Ce dernier article énonce quant à lui qu’à l’exception des droits proportionnels de recouvrement ou d’encaissement qui peuvent être mis partiellement à la charge des créanciers dans des conditions fixées par décret en Conseil d’Etat, les frais de l’exécution forcée sont à la charge du débiteur, sauf s’il est manifeste qu’ils n’étaient pas nécessaires au moment où ils ont été exposés. Les contestations sont tranchées par le juge.
Les frais de recouvrement entrepris sans titre exécutoire restent à la charge du créancier, sauf s’ils concernent un acte dont l’accomplissement est prescrit par la loi au créancier.
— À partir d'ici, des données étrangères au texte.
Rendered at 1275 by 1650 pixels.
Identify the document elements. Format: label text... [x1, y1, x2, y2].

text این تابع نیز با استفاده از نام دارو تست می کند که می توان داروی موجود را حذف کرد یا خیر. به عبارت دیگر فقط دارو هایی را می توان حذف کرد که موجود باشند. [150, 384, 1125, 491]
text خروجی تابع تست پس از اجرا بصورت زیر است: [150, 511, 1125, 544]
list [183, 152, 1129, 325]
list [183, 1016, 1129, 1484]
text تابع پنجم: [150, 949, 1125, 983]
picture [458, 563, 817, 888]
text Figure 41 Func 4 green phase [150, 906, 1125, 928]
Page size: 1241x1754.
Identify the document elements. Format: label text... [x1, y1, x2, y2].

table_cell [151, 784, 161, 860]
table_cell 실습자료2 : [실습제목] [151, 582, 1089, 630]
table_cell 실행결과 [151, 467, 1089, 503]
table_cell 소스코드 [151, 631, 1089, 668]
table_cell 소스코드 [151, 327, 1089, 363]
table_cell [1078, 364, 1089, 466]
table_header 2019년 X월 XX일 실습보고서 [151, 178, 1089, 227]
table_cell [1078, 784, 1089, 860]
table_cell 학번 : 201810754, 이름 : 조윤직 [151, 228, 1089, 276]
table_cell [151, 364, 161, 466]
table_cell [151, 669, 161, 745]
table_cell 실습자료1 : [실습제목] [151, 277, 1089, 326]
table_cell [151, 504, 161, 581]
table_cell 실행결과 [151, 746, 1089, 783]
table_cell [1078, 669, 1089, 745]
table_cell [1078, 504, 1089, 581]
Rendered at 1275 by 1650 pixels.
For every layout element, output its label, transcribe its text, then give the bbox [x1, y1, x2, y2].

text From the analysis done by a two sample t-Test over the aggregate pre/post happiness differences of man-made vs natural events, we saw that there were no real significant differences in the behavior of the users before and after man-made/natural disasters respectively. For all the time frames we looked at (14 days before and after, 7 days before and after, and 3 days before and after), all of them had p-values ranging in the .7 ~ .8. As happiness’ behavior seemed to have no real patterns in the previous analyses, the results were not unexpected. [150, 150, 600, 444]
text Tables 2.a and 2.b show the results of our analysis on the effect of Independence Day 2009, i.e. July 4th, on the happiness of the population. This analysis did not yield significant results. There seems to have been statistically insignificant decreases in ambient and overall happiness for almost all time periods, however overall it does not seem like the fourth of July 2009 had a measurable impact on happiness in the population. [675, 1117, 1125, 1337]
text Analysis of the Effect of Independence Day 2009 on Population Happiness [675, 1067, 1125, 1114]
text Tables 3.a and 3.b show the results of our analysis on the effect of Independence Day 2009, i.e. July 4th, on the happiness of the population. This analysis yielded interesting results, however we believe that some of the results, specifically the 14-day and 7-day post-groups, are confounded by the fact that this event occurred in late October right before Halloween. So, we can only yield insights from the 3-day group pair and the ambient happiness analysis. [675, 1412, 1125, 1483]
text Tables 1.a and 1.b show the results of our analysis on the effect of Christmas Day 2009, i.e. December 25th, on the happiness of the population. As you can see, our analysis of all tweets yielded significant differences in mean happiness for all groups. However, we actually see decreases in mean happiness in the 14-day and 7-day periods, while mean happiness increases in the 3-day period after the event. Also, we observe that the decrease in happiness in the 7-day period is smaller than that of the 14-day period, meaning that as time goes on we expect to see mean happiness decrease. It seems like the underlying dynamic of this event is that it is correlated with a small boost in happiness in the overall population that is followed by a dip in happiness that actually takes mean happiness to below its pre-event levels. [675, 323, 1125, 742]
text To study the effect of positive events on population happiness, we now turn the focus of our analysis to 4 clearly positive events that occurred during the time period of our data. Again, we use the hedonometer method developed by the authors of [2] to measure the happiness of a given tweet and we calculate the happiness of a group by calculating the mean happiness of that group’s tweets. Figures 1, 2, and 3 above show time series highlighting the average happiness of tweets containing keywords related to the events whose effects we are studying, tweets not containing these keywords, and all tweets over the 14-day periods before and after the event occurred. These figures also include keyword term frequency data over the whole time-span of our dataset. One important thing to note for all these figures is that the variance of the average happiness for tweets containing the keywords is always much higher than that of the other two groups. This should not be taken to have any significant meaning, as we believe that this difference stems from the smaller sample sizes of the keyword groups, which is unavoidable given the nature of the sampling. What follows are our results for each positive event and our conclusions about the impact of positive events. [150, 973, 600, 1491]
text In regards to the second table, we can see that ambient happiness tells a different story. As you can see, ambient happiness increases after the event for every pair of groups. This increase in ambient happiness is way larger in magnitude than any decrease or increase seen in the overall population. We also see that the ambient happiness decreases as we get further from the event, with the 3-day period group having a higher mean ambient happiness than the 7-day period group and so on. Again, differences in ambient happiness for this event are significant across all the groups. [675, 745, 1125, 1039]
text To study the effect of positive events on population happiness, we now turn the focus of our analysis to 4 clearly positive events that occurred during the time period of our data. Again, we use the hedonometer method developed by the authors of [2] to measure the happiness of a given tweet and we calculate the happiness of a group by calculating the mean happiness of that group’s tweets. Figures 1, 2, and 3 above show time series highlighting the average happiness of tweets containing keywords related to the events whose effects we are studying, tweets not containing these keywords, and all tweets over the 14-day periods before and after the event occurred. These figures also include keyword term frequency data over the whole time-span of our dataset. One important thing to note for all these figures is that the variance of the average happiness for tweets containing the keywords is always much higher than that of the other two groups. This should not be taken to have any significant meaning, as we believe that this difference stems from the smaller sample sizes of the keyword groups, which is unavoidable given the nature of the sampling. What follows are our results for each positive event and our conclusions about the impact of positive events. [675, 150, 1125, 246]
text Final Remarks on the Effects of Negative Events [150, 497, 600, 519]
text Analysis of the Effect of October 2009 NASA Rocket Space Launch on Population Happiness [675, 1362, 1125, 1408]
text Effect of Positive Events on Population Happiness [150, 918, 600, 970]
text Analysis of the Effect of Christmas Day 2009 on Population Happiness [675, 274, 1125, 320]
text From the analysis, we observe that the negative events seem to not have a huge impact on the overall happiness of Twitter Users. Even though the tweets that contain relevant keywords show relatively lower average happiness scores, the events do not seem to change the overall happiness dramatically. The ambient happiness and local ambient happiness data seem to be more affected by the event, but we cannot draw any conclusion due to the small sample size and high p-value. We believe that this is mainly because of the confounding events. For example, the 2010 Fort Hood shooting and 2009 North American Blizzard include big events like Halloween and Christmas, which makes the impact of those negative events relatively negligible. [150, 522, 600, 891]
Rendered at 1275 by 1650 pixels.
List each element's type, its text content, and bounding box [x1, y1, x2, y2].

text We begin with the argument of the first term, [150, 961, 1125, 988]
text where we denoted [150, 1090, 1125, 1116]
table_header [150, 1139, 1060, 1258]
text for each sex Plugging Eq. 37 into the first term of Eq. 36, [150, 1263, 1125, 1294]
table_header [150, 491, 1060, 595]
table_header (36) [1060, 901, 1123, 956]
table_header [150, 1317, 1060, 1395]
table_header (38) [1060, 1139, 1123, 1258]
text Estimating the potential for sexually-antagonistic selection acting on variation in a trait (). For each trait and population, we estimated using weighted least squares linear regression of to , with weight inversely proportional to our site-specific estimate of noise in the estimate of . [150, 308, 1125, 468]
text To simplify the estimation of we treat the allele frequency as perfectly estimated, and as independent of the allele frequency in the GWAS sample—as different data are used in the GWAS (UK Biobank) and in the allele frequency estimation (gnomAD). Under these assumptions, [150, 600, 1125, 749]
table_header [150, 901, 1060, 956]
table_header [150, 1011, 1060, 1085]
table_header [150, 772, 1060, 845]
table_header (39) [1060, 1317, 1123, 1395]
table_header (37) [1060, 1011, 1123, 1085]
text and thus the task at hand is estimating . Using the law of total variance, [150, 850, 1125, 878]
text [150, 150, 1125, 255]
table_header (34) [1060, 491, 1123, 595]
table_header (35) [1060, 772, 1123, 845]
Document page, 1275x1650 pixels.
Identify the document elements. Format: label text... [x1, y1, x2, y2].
Toute stipulation contraire est réputée non écrite, sauf disposition législative contraire.
Cependant, le créancier qui justifie du caractère nécessaire des démarches entreprises pour recouvrer sa créance peut demander au juge de l’exécution de laisser tout ou partie des frais ainsi exposés à la charge du débiteur de mauvaise foi.
L’équité commande en application de l’article R631-4 du code de la consommation de mettre à la charge de la SA Cofidis l’intégralité des droits proportionnels de recouvrement ou d’encaissement prévus à l’article L.111-8 du code des procédures civiles d’exécution.
PAR CES MOTIFS :
La Cour, statuant publiquement, par défaut, par mise à disposition de l’arrêt au greffe de la Cour, les parties en ayant été préalablement avisées dans les conditions prévues au deuxième alinéa de l’article 450 du code de procédure civile, après en avoir délibéré conformément à la loi,
INFIRME le jugement déféré en toutes ses dispositions soumises à la cour,
Statuant à nouveau,
DEBOUTE la SA Cofidis de l’ensemble de ses demandes,
PRONONCE la nullité du contrat de vente conclu le 26 mai 2021 entre M. [G] [R] et Mme [S] [R] née [O] d’une part et la SARL Nergibat d’autre part,
CONDAMNE la SARL Nergibat prise en la personne de la SELARL étude Ballincourt, es qualité de liquidateur d’avoir à retirer tous les matériels posés au domicile de M. [G] [R] et Mme [S] [R] née [O], dans un délai de deux mois à compter de la signification de l’arrêt,
DIT que faute pour la SARL Nergibat prise en la personne de la SELARL étude Ballincourt, es qualité de liquidateur, de s’être exécutée M. [G] [R] et Mme [S] [R] née [O] pourront disposer de ce matériel à leur guise,
PRONONCE la mise hors de cause de la SA Domofinance,
DEBOUTE M. [G] [R] et Mme [S] [R] née [O] de leurs demandes formées à l’encontre de la SA Domofinance,
PRONONCE la nullité du contrat de crédit affecté portant sur la somme en capital de 24 900 euros souscrit par M. [G] [R] et Mme [S] [R] née [O] le 30 août 2021 auprès de la société Cofidis,
DIT que la SA Cofidis a commis une faute qui la prive de son droit à restitution du capital,
CONDAMNE la SA Cofidis à rembourser à M. [G] [R] et Mme [S] [R] née [O] les sommes qu’ils ont déjà versées au titre de l’emprunt souscrit le 30 août 2021,
CONDAMNE la SA Cofidis à payer à M. [G] [R] et Mme [S] [R] née [O] la somme de 5 000 euros au titre des frais irrépétibles de première instance et d’appel,
REJETTE la demande de la SA Cofidis au titre des frais irrépétibles,
CONDAMNE M. [G] [R] et Mme [S] [R] née [O] à payer à la SA Domofinance la somme de 1 000 euros au titre des frais irrépétibles d’appel,
CONDAMNE la SA Cofidis aux entiers dépens de première instance et d’appel,
MET A LA CHARGE de la SA Cofidis l’intégralité des droits proportionnels de recouvrement ou d’encaissement prévus à l’article L.111-8 du code des procédures civiles d’exécution.
SIGNÉ par Mme Marie-Pierre FIGUET, Présidente et par Mme Alice RICHET, Greffière à laquelle la minute de la décision a été remise par le magistrat signataire.